# PROMPT
This task calls for copying every line of the records that includes the word "behind".

# DATA FOR THE TASK

****

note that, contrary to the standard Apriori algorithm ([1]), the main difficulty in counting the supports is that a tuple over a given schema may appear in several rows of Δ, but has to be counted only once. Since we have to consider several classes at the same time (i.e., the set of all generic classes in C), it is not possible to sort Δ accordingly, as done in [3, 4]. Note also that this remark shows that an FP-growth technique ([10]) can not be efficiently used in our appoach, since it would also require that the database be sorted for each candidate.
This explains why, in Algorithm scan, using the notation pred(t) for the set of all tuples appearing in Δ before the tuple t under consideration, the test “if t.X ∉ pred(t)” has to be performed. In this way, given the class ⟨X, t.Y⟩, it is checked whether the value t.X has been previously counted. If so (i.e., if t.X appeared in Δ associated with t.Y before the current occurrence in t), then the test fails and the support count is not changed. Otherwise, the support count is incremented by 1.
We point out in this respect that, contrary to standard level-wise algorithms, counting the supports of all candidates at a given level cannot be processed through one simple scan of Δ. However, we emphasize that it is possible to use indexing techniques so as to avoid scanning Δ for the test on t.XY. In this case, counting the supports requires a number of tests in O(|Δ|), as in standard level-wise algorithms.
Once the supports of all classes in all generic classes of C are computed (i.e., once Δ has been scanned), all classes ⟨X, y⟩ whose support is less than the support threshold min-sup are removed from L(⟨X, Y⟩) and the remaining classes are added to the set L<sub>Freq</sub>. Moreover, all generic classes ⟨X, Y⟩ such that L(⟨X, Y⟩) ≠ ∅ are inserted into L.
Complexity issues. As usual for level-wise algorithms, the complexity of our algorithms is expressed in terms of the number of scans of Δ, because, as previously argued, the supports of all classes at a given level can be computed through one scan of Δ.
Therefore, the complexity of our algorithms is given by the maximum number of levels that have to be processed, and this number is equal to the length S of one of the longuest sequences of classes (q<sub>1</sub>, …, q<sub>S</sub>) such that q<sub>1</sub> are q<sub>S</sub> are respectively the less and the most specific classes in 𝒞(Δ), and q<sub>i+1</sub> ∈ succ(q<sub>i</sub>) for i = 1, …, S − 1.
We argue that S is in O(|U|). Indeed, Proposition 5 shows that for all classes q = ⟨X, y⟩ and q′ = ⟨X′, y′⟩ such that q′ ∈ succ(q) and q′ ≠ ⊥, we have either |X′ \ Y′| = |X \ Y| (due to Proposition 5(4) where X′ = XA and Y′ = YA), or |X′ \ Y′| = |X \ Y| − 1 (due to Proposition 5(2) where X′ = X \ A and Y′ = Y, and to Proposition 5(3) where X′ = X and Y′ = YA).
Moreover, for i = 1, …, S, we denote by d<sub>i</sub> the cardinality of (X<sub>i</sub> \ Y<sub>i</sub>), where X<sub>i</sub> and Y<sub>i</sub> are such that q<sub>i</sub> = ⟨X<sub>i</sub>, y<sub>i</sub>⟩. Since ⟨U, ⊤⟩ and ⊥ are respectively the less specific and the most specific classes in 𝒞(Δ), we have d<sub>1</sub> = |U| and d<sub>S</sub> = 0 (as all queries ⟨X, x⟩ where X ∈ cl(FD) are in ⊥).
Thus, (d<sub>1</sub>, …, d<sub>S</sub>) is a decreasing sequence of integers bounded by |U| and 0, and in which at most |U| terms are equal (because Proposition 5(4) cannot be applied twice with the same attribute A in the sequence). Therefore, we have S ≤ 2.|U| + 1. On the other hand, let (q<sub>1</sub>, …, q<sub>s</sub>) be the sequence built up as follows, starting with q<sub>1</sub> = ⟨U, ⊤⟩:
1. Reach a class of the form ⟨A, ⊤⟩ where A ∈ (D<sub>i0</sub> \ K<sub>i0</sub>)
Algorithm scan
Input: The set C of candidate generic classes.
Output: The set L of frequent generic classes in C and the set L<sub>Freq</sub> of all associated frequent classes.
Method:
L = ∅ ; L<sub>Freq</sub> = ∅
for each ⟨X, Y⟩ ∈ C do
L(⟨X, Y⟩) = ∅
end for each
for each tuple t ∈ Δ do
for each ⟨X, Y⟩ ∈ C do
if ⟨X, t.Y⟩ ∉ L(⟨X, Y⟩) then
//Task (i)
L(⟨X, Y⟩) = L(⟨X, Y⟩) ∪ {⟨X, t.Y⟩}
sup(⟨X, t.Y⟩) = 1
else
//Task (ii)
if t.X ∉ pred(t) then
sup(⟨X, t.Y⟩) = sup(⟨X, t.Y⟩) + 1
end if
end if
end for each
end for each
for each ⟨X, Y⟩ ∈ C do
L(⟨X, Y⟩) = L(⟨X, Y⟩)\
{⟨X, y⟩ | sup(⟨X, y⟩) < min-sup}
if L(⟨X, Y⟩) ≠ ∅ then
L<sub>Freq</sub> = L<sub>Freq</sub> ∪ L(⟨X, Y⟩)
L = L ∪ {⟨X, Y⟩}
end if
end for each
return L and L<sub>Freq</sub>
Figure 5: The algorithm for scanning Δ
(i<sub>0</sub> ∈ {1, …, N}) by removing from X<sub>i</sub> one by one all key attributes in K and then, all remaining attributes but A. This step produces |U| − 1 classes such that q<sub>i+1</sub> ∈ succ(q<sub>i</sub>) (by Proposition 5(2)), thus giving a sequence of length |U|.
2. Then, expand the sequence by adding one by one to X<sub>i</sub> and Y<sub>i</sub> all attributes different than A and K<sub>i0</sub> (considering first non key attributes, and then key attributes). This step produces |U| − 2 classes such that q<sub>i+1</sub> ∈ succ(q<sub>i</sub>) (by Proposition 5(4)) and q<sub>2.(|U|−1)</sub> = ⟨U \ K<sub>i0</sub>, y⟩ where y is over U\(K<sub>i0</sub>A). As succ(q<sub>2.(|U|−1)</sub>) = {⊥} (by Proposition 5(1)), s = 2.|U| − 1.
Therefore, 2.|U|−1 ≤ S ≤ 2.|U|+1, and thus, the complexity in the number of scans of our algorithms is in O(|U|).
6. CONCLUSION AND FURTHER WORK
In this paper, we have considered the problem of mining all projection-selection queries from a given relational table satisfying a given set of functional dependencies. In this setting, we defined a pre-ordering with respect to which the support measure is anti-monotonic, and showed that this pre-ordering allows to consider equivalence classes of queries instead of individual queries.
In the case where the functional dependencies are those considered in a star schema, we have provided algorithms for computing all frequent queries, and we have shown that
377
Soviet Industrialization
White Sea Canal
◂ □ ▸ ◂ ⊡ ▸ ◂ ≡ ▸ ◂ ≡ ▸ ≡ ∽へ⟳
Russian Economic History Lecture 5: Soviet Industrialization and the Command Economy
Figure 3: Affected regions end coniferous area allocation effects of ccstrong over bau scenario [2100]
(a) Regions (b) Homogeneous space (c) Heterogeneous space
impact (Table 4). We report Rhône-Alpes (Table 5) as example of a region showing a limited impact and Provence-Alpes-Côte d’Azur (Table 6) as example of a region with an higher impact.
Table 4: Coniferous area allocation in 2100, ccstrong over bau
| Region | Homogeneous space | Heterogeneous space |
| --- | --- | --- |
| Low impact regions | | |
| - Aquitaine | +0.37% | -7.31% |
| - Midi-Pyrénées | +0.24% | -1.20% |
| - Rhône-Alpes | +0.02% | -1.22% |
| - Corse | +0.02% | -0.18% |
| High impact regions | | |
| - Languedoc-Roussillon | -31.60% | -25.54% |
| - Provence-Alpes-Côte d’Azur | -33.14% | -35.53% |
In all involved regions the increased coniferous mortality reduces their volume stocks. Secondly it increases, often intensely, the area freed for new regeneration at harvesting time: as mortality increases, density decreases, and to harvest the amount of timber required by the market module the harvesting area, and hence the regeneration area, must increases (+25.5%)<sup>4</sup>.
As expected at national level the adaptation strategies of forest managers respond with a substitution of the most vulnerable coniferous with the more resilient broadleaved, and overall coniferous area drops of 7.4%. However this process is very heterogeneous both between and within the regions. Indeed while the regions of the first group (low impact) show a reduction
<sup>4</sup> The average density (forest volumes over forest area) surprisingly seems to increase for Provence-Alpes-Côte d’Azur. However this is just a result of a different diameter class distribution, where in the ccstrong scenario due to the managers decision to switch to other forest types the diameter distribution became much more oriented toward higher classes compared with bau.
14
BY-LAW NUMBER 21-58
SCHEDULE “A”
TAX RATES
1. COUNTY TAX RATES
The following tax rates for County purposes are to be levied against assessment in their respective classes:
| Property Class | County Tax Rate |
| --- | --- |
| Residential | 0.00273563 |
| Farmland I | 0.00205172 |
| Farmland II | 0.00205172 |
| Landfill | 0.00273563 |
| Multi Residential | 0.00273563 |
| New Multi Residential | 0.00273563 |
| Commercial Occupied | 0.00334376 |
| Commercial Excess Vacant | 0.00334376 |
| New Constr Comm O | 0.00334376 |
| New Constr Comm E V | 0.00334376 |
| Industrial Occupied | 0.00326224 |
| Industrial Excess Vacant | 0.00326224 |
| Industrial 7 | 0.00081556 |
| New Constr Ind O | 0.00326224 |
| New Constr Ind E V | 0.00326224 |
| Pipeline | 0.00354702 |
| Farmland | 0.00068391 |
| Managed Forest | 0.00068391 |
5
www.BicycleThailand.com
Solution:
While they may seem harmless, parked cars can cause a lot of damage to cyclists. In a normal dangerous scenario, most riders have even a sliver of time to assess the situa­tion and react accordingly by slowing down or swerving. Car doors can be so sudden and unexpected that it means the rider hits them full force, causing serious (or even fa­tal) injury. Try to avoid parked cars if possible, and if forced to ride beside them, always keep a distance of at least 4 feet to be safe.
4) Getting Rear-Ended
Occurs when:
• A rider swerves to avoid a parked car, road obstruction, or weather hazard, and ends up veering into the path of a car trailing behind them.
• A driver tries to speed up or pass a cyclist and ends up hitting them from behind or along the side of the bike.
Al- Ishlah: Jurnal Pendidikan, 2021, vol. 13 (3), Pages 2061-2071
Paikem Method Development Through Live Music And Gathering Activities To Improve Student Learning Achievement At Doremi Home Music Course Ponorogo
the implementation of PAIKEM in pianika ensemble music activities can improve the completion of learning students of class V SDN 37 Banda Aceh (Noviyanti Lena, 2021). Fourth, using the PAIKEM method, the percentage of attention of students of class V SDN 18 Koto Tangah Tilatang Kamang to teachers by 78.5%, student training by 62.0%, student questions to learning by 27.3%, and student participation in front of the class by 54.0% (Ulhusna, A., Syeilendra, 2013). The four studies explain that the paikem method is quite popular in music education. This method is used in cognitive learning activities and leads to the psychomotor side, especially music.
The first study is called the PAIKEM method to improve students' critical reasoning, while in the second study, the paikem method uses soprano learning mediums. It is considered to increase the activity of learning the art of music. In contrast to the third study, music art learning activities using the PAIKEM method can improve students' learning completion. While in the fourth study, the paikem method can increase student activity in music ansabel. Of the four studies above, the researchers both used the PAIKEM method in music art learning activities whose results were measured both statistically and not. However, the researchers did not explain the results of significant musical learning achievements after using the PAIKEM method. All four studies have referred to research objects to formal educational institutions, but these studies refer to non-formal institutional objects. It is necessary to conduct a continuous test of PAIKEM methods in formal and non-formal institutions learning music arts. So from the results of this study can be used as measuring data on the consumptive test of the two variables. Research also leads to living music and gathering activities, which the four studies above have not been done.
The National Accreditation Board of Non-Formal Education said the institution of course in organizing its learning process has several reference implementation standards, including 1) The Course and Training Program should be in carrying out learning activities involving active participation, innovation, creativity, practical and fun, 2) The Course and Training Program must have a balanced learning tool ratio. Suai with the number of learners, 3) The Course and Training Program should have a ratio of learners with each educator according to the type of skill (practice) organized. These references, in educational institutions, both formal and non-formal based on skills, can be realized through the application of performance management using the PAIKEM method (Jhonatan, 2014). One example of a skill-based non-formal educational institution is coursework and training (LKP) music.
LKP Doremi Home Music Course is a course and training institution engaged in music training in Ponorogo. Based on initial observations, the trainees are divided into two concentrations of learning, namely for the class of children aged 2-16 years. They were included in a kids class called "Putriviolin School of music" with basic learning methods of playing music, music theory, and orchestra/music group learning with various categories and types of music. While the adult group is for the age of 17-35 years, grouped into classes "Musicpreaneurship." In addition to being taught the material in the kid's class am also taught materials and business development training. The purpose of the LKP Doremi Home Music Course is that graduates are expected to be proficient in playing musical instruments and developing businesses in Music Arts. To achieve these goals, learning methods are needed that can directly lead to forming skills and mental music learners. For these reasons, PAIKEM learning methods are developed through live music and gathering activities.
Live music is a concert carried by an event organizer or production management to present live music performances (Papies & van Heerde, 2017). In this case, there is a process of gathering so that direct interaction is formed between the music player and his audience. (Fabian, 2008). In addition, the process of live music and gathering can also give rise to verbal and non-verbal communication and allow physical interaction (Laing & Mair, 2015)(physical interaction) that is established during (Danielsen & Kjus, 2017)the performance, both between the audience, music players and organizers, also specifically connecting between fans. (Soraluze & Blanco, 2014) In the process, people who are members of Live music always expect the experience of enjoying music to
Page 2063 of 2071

****

# RESULT OF THE TASK
• A rider swerves to avoid a parked car, road obstruction, or weather hazard, and ends up veering into the path of a car trailing behind them.
• A driver tries to speed up or pass a cyclist and ends up hitting them from behind or along the side of the bike.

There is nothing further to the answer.